The building is owned by the Philadelphia
Housing Authority, the city’s public housing agency and the state’s biggest landlord.
Fourteen people were authorized to live in the four-bedroom upper apartment that “suffered the tragedy”, according to Kelvin Jeremiah, the housing authority’s president and CEO, while six people were on the lease in the lower unit.
When the family upstairs became tenants in 2011, there were six people – a grandmother, her three daughters and two of their children, Jeremiah said. He said the family had grown over the next decade to add another eight children.
PHA “does not evict people because they have children”, Jeremiah said.
“This was an intact family who chose to live together. We don’t kick out our family members ... who might not have other suitable housing options,” he said.
The fire department previously said none of the four smoke alarms in the building appeared to have been working.

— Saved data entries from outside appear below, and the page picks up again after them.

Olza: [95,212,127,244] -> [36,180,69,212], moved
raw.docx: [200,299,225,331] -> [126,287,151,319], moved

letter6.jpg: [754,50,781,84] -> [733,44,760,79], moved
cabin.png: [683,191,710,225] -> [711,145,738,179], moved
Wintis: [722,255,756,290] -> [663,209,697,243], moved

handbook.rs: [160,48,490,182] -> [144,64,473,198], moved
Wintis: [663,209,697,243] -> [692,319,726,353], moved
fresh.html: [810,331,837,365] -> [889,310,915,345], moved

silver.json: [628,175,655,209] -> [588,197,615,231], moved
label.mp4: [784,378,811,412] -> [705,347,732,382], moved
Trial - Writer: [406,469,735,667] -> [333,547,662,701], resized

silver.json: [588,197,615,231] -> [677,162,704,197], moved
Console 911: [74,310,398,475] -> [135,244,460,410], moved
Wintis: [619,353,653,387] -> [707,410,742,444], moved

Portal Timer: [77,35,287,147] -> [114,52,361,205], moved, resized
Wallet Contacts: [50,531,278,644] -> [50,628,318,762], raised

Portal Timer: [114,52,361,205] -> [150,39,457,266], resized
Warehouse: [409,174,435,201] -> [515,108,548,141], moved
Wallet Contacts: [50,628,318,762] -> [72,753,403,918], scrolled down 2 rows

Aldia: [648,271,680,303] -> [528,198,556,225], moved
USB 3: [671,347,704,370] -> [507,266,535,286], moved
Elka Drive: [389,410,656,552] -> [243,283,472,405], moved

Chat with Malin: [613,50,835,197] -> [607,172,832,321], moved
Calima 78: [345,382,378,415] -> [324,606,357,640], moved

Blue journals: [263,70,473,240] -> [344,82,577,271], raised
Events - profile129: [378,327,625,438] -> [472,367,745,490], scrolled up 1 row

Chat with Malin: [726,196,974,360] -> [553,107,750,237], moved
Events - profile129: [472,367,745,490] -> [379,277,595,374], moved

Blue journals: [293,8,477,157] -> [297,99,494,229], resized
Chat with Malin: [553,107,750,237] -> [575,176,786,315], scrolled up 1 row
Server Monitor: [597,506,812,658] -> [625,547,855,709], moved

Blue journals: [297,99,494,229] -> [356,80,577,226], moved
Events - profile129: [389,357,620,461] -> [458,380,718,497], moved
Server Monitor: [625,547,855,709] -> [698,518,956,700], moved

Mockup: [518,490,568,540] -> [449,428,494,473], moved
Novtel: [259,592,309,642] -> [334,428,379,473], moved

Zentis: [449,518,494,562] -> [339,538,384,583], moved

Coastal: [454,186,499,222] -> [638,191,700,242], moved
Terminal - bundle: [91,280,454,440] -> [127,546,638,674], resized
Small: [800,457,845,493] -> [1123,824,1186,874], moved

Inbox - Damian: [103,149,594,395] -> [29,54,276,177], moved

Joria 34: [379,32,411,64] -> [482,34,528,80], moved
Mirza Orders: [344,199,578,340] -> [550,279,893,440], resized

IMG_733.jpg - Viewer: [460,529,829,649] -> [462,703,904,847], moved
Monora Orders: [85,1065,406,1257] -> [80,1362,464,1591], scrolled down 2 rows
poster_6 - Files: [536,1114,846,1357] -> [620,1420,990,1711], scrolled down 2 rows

But housing authority officials said on Thursday the building actually had 13 tamper-resistant, 10-year detectors in the units, all of which were operational during the last inspection in May 2021.
Officials did not release the names or ages of those killed in the blaze, which started around 6.30am on Wednesday.
Wednesday’s blaze was the deadliest fire at a US residential apartment building since 2017, when 13 people died in an apartment in the Bronx neighborhood of New York City, according to data from the National Fire Protection Association. That fire started after a three-year-old boy was playing with stove burners.
Before that, the deadliest fire in an apartment building was in 1982 in Tennessee. Sixteen people died in that blaze, NFPA data showed.